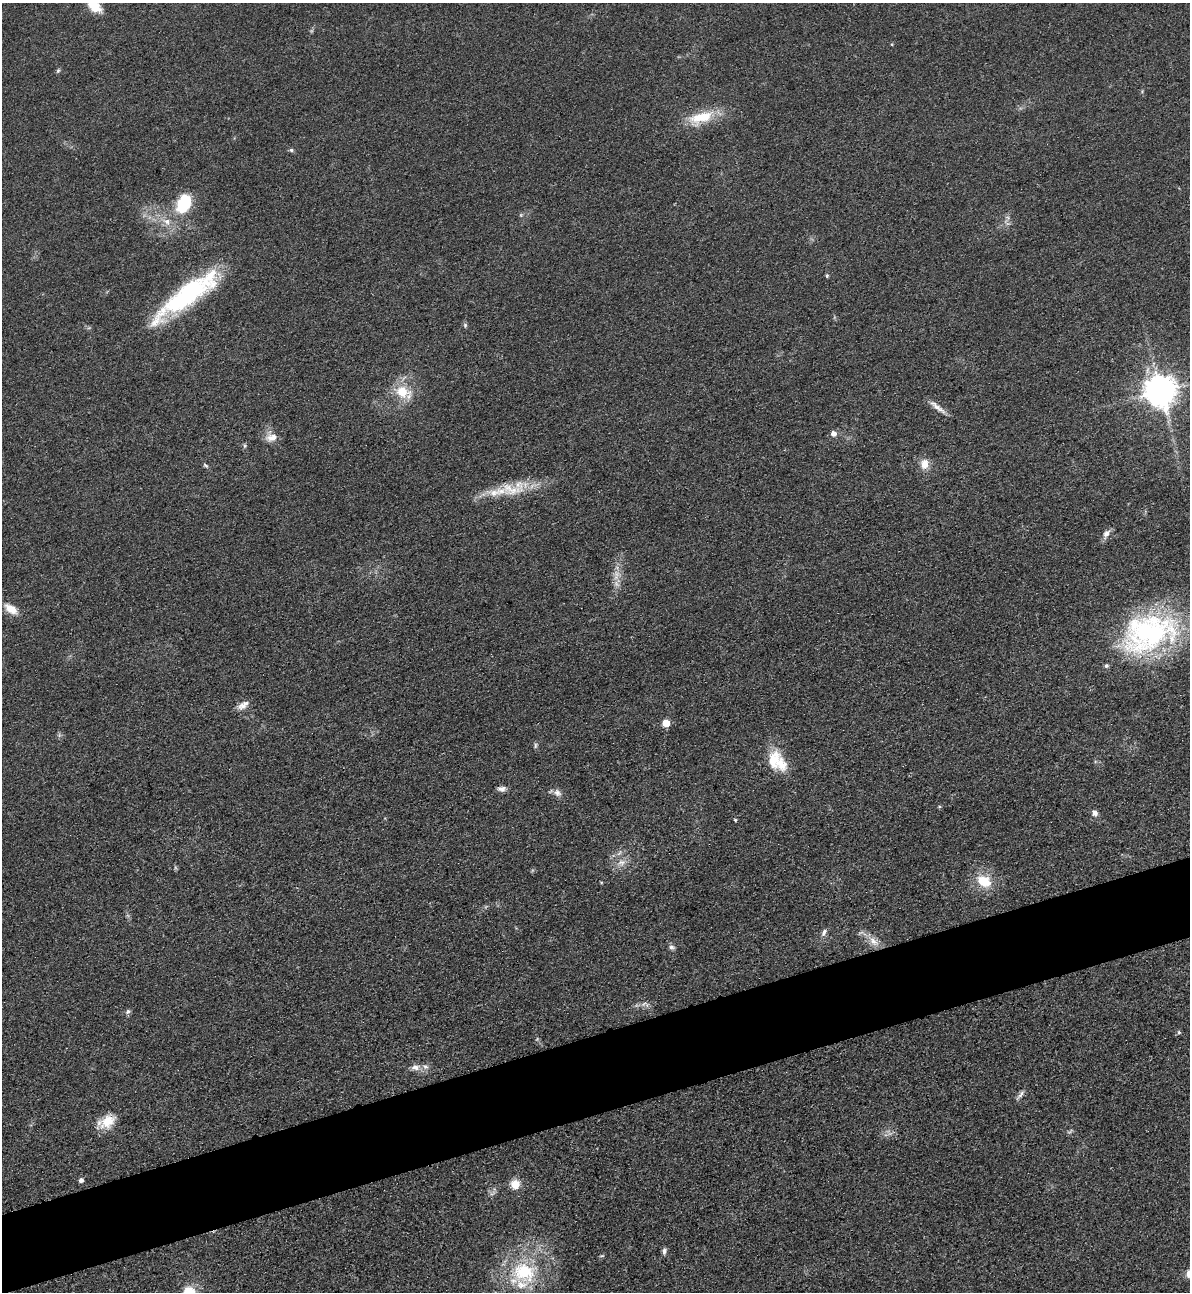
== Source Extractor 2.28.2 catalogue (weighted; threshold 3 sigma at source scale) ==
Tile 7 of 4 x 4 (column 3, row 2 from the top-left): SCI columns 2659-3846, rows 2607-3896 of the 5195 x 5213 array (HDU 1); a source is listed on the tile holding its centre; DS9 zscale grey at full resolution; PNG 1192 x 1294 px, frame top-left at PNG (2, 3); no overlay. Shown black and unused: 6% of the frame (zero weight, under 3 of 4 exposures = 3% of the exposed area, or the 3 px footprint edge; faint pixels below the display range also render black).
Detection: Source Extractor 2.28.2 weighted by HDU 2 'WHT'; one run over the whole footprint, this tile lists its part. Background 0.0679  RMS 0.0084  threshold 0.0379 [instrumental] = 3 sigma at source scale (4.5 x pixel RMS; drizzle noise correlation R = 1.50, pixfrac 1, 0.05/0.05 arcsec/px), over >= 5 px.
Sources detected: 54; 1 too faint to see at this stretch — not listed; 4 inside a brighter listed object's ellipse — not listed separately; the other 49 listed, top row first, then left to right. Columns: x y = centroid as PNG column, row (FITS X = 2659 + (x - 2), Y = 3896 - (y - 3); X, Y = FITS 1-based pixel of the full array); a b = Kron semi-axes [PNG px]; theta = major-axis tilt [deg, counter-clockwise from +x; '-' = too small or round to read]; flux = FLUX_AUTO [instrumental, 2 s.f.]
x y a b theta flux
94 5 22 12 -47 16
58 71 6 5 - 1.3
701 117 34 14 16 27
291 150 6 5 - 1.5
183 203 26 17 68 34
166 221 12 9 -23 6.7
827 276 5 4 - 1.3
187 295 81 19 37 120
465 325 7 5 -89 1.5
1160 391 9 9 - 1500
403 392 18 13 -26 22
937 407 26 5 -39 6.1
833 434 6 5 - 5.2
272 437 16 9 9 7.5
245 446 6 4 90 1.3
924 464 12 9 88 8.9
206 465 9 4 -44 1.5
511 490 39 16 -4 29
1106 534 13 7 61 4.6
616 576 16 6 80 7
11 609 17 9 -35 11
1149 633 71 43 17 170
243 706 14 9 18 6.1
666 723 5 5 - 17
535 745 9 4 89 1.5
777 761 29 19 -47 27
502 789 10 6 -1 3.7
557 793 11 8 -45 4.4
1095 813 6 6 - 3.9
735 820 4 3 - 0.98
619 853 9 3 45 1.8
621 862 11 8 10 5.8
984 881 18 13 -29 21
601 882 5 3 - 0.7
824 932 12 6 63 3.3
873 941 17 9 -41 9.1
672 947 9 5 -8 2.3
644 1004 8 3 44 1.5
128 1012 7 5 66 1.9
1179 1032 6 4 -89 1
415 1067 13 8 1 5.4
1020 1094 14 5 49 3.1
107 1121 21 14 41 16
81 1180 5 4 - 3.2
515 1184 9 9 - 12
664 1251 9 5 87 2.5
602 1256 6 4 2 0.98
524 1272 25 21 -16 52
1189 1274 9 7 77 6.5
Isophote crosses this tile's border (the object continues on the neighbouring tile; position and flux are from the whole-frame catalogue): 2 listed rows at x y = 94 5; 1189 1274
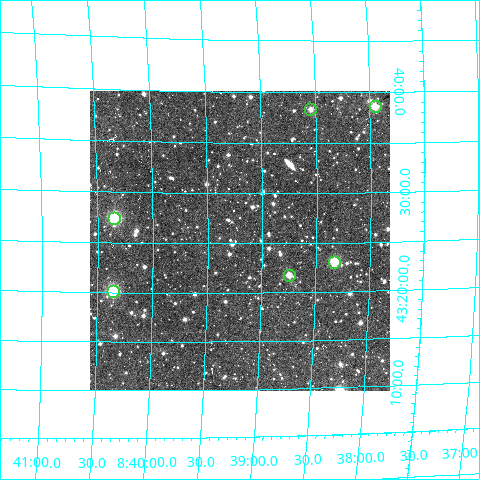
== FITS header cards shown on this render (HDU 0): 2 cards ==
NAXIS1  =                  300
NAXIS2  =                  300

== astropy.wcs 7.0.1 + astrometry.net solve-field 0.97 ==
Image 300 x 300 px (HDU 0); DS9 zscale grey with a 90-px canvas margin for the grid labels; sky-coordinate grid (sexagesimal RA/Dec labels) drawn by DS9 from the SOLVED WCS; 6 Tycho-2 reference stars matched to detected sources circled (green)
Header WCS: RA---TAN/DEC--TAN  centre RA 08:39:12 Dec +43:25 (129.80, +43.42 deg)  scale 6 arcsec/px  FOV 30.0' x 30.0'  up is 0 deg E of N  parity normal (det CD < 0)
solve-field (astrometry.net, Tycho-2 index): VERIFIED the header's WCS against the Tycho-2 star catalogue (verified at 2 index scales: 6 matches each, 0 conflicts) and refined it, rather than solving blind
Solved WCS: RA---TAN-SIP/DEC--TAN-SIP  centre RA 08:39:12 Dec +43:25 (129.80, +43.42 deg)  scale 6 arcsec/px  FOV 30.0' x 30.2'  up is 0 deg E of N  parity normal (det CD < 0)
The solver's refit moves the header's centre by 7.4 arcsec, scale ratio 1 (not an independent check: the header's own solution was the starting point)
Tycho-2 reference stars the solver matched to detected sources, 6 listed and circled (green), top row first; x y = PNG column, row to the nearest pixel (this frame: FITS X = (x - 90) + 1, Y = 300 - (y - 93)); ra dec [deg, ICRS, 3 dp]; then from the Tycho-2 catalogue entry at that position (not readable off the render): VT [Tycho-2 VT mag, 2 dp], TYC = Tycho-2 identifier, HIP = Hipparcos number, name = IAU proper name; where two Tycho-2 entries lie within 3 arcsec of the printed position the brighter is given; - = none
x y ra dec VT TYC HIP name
---
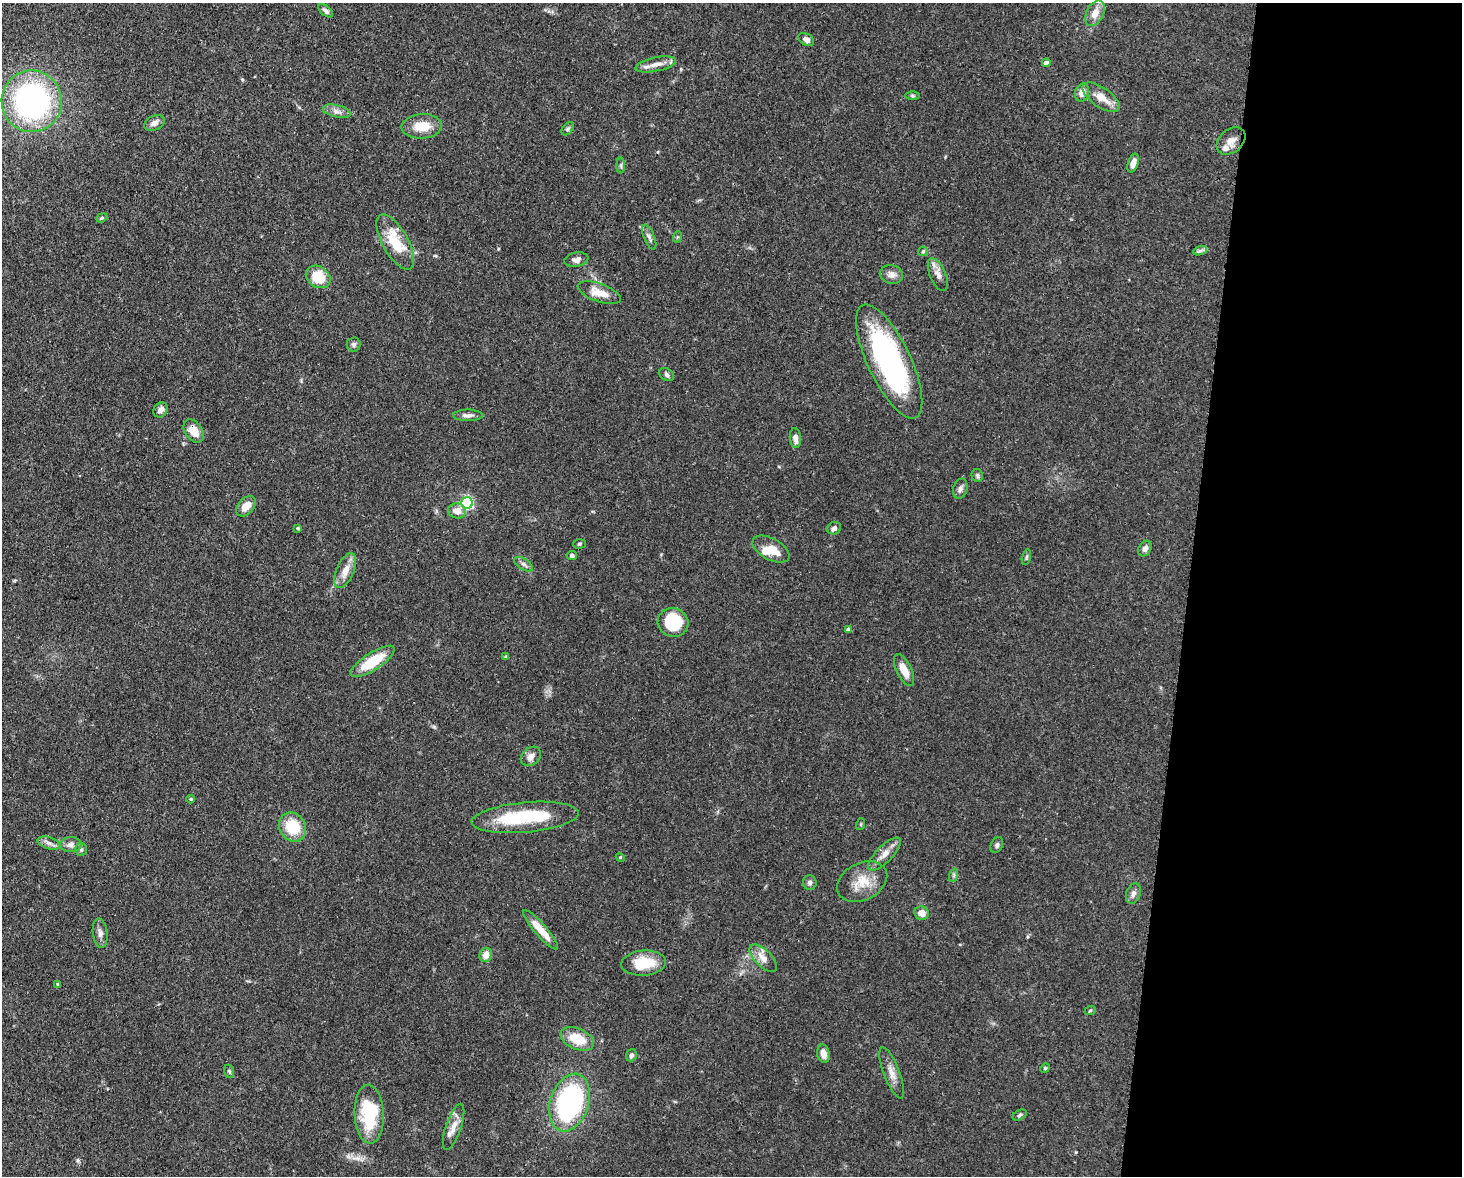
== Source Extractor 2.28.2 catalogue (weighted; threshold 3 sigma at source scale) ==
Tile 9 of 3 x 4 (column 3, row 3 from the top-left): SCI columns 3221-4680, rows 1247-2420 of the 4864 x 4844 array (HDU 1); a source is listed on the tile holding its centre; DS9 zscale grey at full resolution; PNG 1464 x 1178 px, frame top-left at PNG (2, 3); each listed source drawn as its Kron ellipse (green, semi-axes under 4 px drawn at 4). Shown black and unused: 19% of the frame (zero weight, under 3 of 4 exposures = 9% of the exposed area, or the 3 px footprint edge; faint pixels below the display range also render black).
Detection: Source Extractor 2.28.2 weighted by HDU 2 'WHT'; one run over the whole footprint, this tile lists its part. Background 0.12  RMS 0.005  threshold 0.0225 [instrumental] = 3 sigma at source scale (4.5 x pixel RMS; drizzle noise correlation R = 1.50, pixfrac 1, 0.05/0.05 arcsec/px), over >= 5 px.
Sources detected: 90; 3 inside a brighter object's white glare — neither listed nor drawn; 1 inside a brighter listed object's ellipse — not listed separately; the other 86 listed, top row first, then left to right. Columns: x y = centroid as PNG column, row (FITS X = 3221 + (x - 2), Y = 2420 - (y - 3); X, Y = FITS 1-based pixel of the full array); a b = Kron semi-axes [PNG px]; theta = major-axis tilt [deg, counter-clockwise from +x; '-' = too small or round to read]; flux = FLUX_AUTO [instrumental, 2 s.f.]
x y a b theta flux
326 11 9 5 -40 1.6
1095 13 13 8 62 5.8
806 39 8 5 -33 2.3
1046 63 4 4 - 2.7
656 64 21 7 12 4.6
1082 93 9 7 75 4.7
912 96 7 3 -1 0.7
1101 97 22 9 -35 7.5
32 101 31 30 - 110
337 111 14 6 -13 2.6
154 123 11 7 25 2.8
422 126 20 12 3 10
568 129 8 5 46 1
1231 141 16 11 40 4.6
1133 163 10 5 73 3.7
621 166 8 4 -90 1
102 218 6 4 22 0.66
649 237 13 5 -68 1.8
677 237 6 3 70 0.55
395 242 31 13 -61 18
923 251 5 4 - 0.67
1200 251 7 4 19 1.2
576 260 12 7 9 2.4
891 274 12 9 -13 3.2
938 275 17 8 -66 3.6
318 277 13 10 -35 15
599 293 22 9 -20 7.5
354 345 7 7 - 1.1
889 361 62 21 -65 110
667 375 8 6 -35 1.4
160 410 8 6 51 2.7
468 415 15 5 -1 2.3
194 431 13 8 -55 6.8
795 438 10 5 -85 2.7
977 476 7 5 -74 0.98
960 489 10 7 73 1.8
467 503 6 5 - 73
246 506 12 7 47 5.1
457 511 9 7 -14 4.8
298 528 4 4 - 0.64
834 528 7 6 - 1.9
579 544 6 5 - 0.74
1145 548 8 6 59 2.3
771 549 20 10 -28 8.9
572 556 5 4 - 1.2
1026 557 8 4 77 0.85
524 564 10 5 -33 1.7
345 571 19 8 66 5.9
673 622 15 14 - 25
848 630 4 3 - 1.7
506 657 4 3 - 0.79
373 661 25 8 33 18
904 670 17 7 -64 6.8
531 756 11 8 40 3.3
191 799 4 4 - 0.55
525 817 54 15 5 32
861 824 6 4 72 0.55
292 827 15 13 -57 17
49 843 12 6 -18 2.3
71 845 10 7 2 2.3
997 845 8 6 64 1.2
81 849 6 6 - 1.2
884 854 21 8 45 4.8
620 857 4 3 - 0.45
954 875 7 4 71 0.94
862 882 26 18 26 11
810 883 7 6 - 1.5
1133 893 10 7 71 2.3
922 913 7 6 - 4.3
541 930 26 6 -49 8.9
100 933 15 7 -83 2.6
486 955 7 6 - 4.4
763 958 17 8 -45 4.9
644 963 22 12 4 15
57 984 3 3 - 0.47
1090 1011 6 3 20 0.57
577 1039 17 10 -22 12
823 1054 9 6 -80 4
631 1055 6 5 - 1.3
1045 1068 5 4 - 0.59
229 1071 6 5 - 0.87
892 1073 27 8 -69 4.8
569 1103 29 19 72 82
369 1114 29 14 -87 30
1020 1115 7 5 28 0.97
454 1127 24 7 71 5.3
* * *
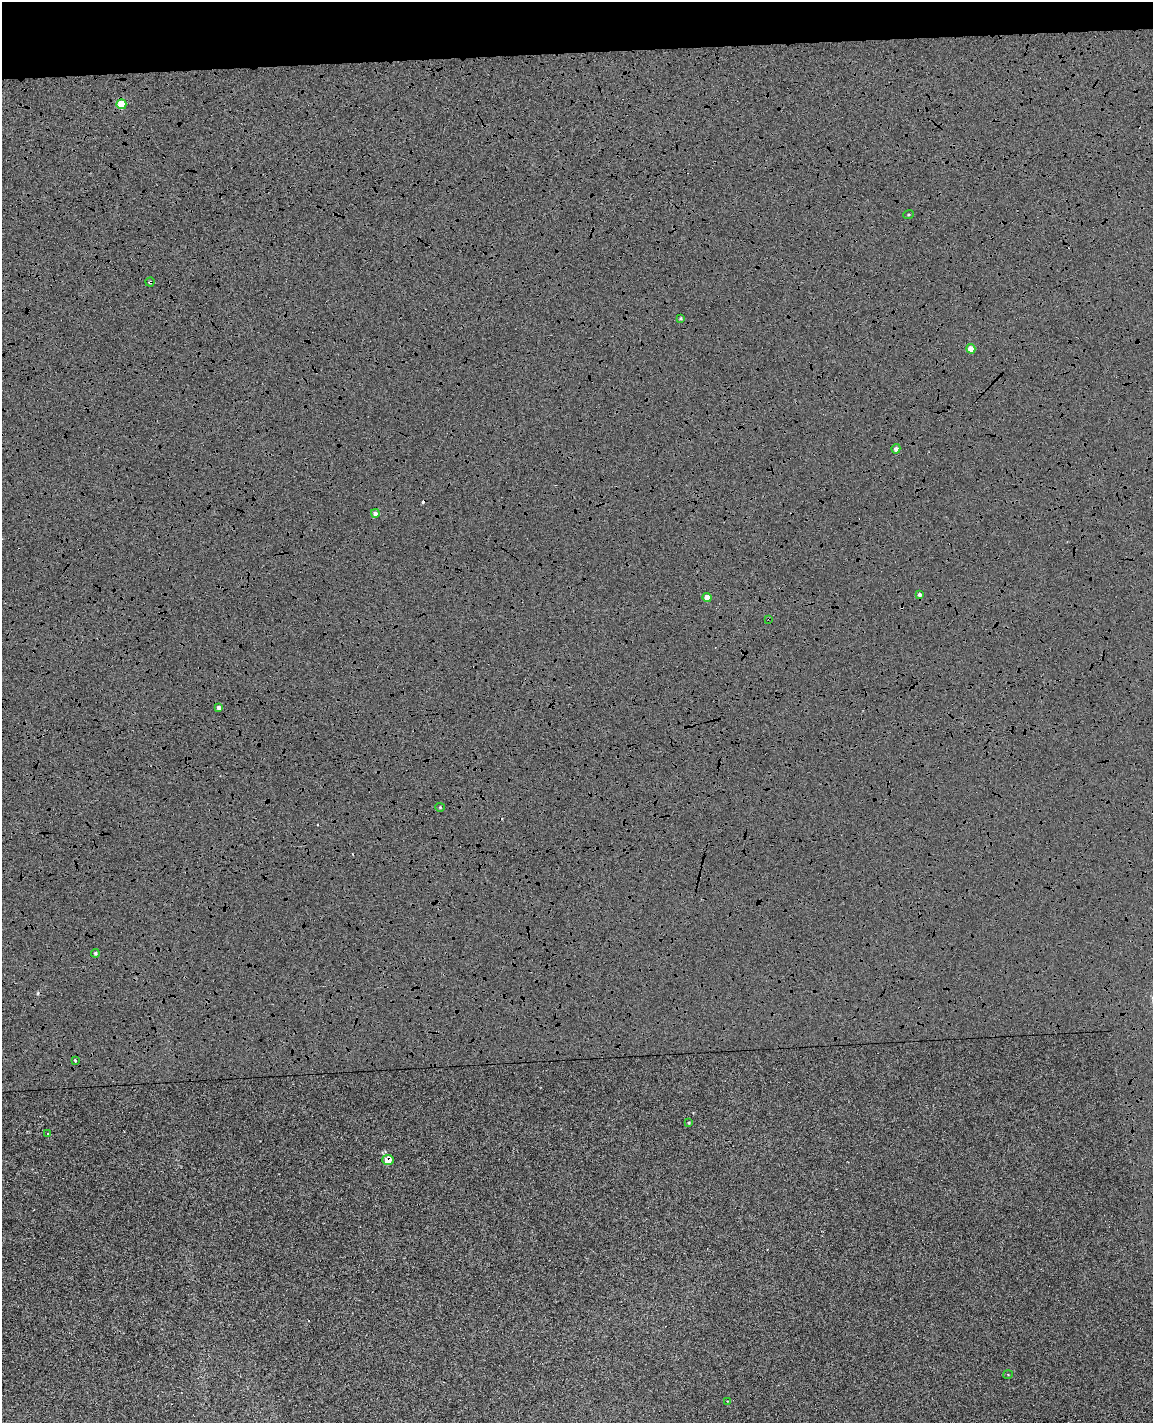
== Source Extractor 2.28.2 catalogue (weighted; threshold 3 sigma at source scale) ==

WORK TO COMPLETE - Copy word for word the lines of the entries from the line with "astropy.wcs 7.0.1 +" up to and including the line with "Image 300 x".

EXERCISE RESPONSE -
== astropy.wcs 7.0.1 + astrometry.net solve-field 0.97 ==
Image 300 x 300 px (HDU 0); DS9 zscale grey with a 90-px canvas margin for the grid labels; sky-coordinate grid (sexagesimal RA/Dec labels) drawn by DS9 from the SOLVED WCS; 6 Tycho-2 reference stars matched to detected sources circled (green)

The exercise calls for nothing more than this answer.